START SOURCE INFORMATION

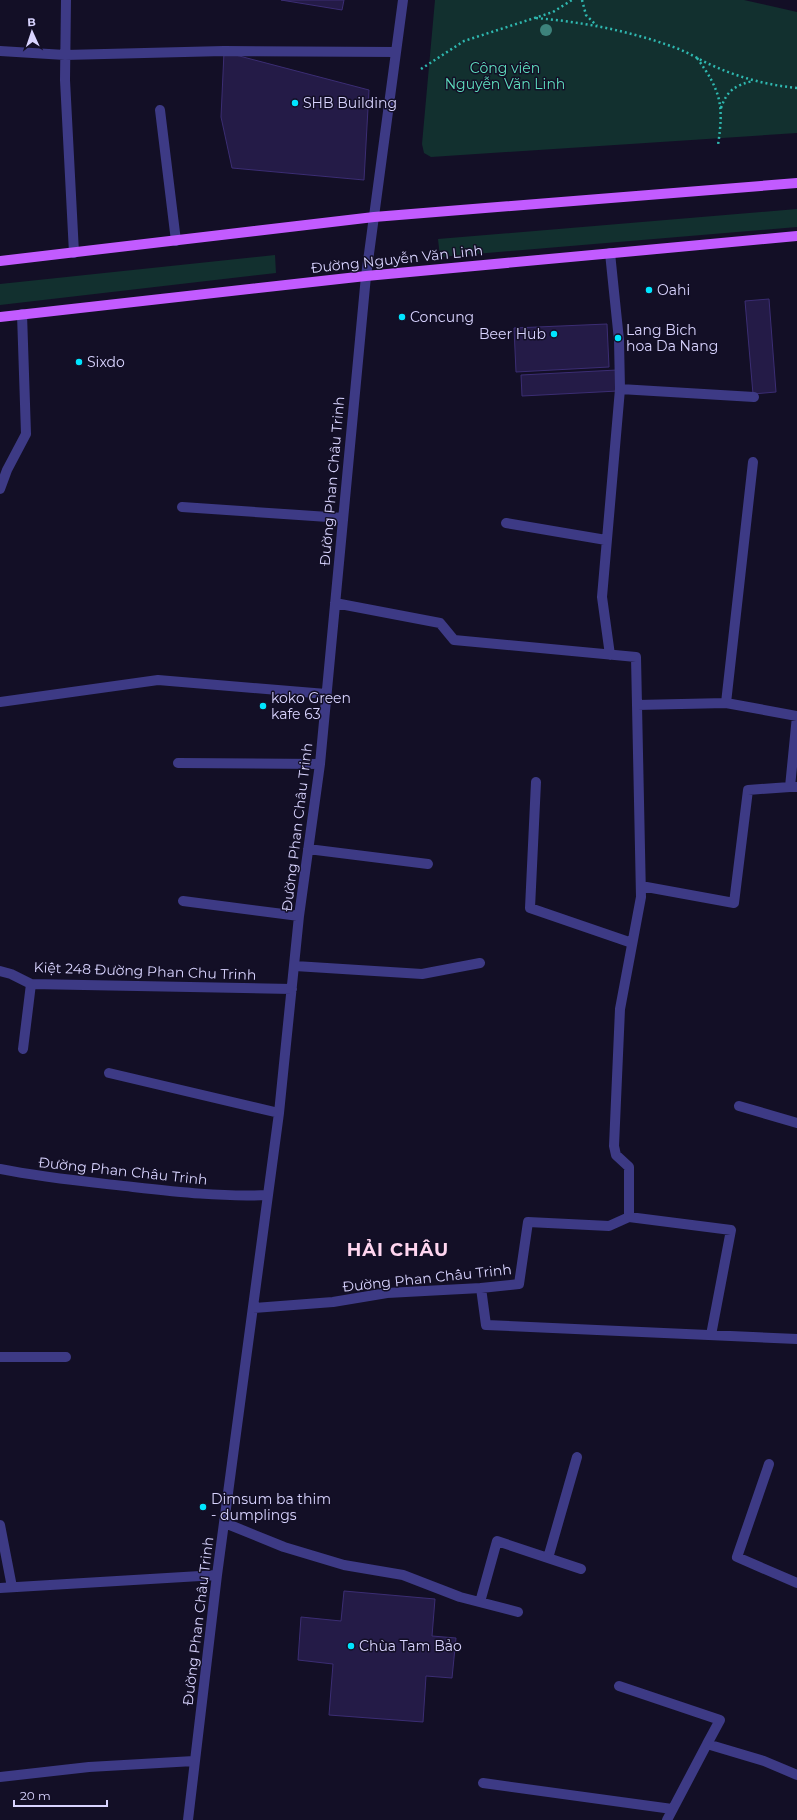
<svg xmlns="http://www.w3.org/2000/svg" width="797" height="1820" font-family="Montserrat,sans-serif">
  <rect width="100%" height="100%" fill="#130f26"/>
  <!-- green -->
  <path fill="#12302f" d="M435 0H744L797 12V133L431 157 424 153 422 144Z
    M797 209V227L440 257 438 239Z
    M275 255 276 273 0 305V284Z"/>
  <!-- building -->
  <path fill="#241b47" stroke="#3b2d73" d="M281 0H344L342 10Z
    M224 52 369 90 364 180 232 168 221 117Z
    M769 299 776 392 753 394 745 301Z
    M607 324 609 367 516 372 514 328Z
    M617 370 618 391 522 396 521 375Z
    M344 1591 435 1599 432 1636 456 1638 452 1678 426 1676 423 1722 329 1715 333 1664 298 1660 301 1617 341 1621Z"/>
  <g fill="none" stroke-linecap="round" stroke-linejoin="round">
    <!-- path -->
    <path stroke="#2fb8b0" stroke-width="2.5" stroke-dasharray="2 3" stroke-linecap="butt" d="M582 0 586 15 597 26
      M536 18C583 22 631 31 676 48 688 52 698 59 709 64 737 77 766 85 797 88
      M697 58C721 91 724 105 718 145
      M421 69 464 41 553 12 572 0
      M721 108C727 90 736 85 753 81"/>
    <!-- minor -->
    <path stroke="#3d3a85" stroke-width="10" d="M66 0 65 80 74 253
      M0 51 65 55 224 51 396 52
      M160 110 176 241
      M620 389 754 397
      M0 489 7 470 26 434 22 314
      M182 507 343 518
      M506 523 606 540
      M335 603 440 623 454 640 636 657 641 897 620 1009 614 1146 616 1155 629 1167V1217
      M610 655 602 597 620 389 619 340 610 253
      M0 702 158 680 326 694
      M726 703 753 462
      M637 705 726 703 797 716 790 787H796
      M178 763 320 764
      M536 782 530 908 632 943
      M308 849 428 864
      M641 886 734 903 748 790 790 787
      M183 901 299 916
      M295 966 422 974 480 963
      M0 971 11 974 31 984 292 989
      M23 1049 31 984
      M109 1073 279 1113
      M739 1106 797 1123
      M0 1169C44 1178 89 1182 133 1187 178 1192 223 1197 267 1195
      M481 1288 486 1325 797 1339
      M253 1308 333 1302 387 1293 481 1288 519 1284 528 1222 609 1226 629 1217 731 1230 711 1335
      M0 1357H66
      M769 1464 737 1557 797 1583
      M225 1523 284 1547 344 1565 403 1575 460 1597 518 1612
      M0 1525 12 1587
      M548 1558 577 1457
      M0 1588 217 1575
      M480 1602 497 1541 581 1569
      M619 1686 720 1720 707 1744 764 1761 797 1775
      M0 1777 89 1767 194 1761
      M483 1783 672 1809
      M188 1820 217 1575 279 1113 299 916 320 764 366 276 403 0
      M667 1820 707 1744"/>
    <!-- major -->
    <path stroke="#c25bff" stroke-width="10" d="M0 261 374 217 797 183
      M0 317 366 276 797 236"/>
  </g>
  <!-- trees -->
  <circle fill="#3d827b" cx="546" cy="30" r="6"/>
  <!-- markers -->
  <g fill="#00e5ff" stroke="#130f26" stroke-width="1.5">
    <circle cx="295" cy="103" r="4"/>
    <circle cx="649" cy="290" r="4"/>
    <circle cx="402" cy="317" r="4"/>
    <circle cx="554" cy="334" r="4"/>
    <circle cx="618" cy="338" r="4"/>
    <circle cx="79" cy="362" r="4"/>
    <circle cx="263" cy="706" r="4"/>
    <circle cx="203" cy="1507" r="4"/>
    <circle cx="351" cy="1646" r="4"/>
  </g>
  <g text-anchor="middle" stroke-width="3" stroke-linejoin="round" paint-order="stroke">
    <!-- park labels -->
    <g font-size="14" fill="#5fe0c0" stroke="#130f26">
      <text x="505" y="73">Công viên<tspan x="505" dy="16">Nguyễn Văn Linh</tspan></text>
    </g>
    <!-- poi labels -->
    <g font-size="14" fill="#d9d4ff" stroke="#130f26" text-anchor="start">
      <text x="303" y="108">SHB Building</text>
      <text x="657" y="295">Oahi</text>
      <text x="410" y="322">Concung</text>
      <text x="626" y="335">Lang Bich<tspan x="626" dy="16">hoa Da Nang</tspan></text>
      <text x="546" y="339" text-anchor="end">Beer Hub</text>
      <text x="87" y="367">Sixdo</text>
      <text x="271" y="703">koko Green<tspan x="271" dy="16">kafe 63</tspan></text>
      <text x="211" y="1504">Dimsum ba thim<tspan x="211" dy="16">- dumplings</tspan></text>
      <text x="359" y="1651">Chùa Tam Bảo</text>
    </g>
    <!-- street labels -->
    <g font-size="14" fill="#d9d4ff" stroke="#130f26">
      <text transform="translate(397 259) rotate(-6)" y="5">Đường Nguyễn Văn Linh</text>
      <text transform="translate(332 481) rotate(-85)" y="5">Đường Phan Châu Trinh</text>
      <text transform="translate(297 827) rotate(-83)" y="5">Đường Phan Châu Trinh</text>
      <text transform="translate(145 971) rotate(2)" y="5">Kiệt 248 Đường Phan Chu Trinh</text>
      <text transform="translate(123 1171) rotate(6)" y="5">Đường Phan Châu Trinh</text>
      <text transform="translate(427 1278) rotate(-6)" y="5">Đường Phan Châu Trinh</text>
      <text transform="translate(198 1621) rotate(-83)" y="5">Đường Phan Châu Trinh</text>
    </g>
    <!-- district labels -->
    <g font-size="18" font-weight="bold" letter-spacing="1" fill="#ffd6f0" stroke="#130f26">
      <text x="398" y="1256">HẢI CHÂU</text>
    </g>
  </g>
  <!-- north arrow -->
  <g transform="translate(32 32) rotate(357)" stroke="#130f26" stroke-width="3" paint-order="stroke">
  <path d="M0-3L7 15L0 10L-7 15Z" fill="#d9d4ff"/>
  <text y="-6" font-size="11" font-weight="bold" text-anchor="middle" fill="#d9d4ff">B</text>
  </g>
  <!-- scale -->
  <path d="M14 1800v6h93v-6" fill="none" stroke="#d9d4ff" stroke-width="2"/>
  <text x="20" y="1800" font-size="12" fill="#d9d4ff" stroke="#130f26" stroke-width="3" paint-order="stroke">20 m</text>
</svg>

END SOURCE INFORMATION

> WHAT TO WORK ON: Set down the records in full and exactly. Do not carry over any image.

> RESULT:
<svg xmlns="http://www.w3.org/2000/svg" width="797" height="1820" font-family="Montserrat,sans-serif">
  <rect width="100%" height="100%" fill="#130f26"/>
  <!-- green -->
  <path fill="#12302f" d="M435 0H744L797 12V133L431 157 424 153 422 144Z
    M797 209V227L440 257 438 239Z
    M275 255 276 273 0 305V284Z"/>
  <!-- building -->
  <path fill="#241b47" stroke="#3b2d73" d="M281 0H344L342 10Z
    M224 52 369 90 364 180 232 168 221 117Z
    M769 299 776 392 753 394 745 301Z
    M607 324 609 367 516 372 514 328Z
    M617 370 618 391 522 396 521 375Z
    M344 1591 435 1599 432 1636 456 1638 452 1678 426 1676 423 1722 329 1715 333 1664 298 1660 301 1617 341 1621Z"/>
  <g fill="none" stroke-linecap="round" stroke-linejoin="round">
    <!-- path -->
    <path stroke="#2fb8b0" stroke-width="2.5" stroke-dasharray="2 3" stroke-linecap="butt" d="M582 0 586 15 597 26
      M536 18C583 22 631 31 676 48 688 52 698 59 709 64 737 77 766 85 797 88
      M697 58C721 91 724 105 718 145
      M421 69 464 41 553 12 572 0
      M721 108C727 90 736 85 753 81"/>
    <!-- minor -->
    <path stroke="#3d3a85" stroke-width="10" d="M66 0 65 80 74 253
      M0 51 65 55 224 51 396 52
      M160 110 176 241
      M620 389 754 397
      M0 489 7 470 26 434 22 314
      M182 507 343 518
      M506 523 606 540
      M335 603 440 623 454 640 636 657 641 897 620 1009 614 1146 616 1155 629 1167V1217
      M610 655 602 597 620 389 619 340 610 253
      M0 702 158 680 326 694
      M726 703 753 462
      M637 705 726 703 797 716 790 787H796
      M178 763 320 764
      M536 782 530 908 632 943
      M308 849 428 864
      M641 886 734 903 748 790 790 787
      M183 901 299 916
      M295 966 422 974 480 963
      M0 971 11 974 31 984 292 989
      M23 1049 31 984
      M109 1073 279 1113
      M739 1106 797 1123
      M0 1169C44 1178 89 1182 133 1187 178 1192 223 1197 267 1195
      M481 1288 486 1325 797 1339
      M253 1308 333 1302 387 1293 481 1288 519 1284 528 1222 609 1226 629 1217 731 1230 711 1335
      M0 1357H66
      M769 1464 737 1557 797 1583
      M225 1523 284 1547 344 1565 403 1575 460 1597 518 1612
      M0 1525 12 1587
      M548 1558 577 1457
      M0 1588 217 1575
      M480 1602 497 1541 581 1569
      M619 1686 720 1720 707 1744 764 1761 797 1775
      M0 1777 89 1767 194 1761
      M483 1783 672 1809
      M188 1820 217 1575 279 1113 299 916 320 764 366 276 403 0
      M667 1820 707 1744"/>
    <!-- major -->
    <path stroke="#c25bff" stroke-width="10" d="M0 261 374 217 797 183
      M0 317 366 276 797 236"/>
  </g>
  <!-- trees -->
  <circle fill="#3d827b" cx="546" cy="30" r="6"/>
  <!-- markers -->
  <g fill="#00e5ff" stroke="#130f26" stroke-width="1.5">
    <circle cx="295" cy="103" r="4"/>
    <circle cx="649" cy="290" r="4"/>
    <circle cx="402" cy="317" r="4"/>
    <circle cx="554" cy="334" r="4"/>
    <circle cx="618" cy="338" r="4"/>
    <circle cx="79" cy="362" r="4"/>
    <circle cx="263" cy="706" r="4"/>
    <circle cx="203" cy="1507" r="4"/>
    <circle cx="351" cy="1646" r="4"/>
  </g>
  <g text-anchor="middle" stroke-width="3" stroke-linejoin="round" paint-order="stroke">
    <!-- park labels -->
    <g font-size="14" fill="#5fe0c0" stroke="#130f26">
      <text x="505" y="73">Công viên<tspan x="505" dy="16">Nguyễn Văn Linh</tspan></text>
    </g>
    <!-- poi labels -->
    <g font-size="14" fill="#d9d4ff" stroke="#130f26" text-anchor="start">
      <text x="303" y="108">SHB Building</text>
      <text x="657" y="295">Oahi</text>
      <text x="410" y="322">Concung</text>
      <text x="626" y="335">Lang Bich<tspan x="626" dy="16">hoa Da Nang</tspan></text>
      <text x="546" y="339" text-anchor="end">Beer Hub</text>
      <text x="87" y="367">Sixdo</text>
      <text x="271" y="703">koko Green<tspan x="271" dy="16">kafe 63</tspan></text>
      <text x="211" y="1504">Dimsum ba thim<tspan x="211" dy="16">- dumplings</tspan></text>
      <text x="359" y="1651">Chùa Tam Bảo</text>
    </g>
    <!-- street labels -->
    <g font-size="14" fill="#d9d4ff" stroke="#130f26">
      <text transform="translate(397 259) rotate(-6)" y="5">Đường Nguyễn Văn Linh</text>
      <text transform="translate(332 481) rotate(-85)" y="5">Đường Phan Châu Trinh</text>
      <text transform="translate(297 827) rotate(-83)" y="5">Đường Phan Châu Trinh</text>
      <text transform="translate(145 971) rotate(2)" y="5">Kiệt 248 Đường Phan Chu Trinh</text>
      <text transform="translate(123 1171) rotate(6)" y="5">Đường Phan Châu Trinh</text>
      <text transform="translate(427 1278) rotate(-6)" y="5">Đường Phan Châu Trinh</text>
      <text transform="translate(198 1621) rotate(-83)" y="5">Đường Phan Châu Trinh</text>
    </g>
    <!-- district labels -->
    <g font-size="18" font-weight="bold" letter-spacing="1" fill="#ffd6f0" stroke="#130f26">
      <text x="398" y="1256">HẢI CHÂU</text>
    </g>
  </g>
  <!-- north arrow -->
  <g transform="translate(32 32) rotate(357)" stroke="#130f26" stroke-width="3" paint-order="stroke">
  <path d="M0-3L7 15L0 10L-7 15Z" fill="#d9d4ff"/>
  <text y="-6" font-size="11" font-weight="bold" text-anchor="middle" fill="#d9d4ff">B</text>
  </g>
  <!-- scale -->
  <path d="M14 1800v6h93v-6" fill="none" stroke="#d9d4ff" stroke-width="2"/>
  <text x="20" y="1800" font-size="12" fill="#d9d4ff" stroke="#130f26" stroke-width="3" paint-order="stroke">20 m</text>
</svg>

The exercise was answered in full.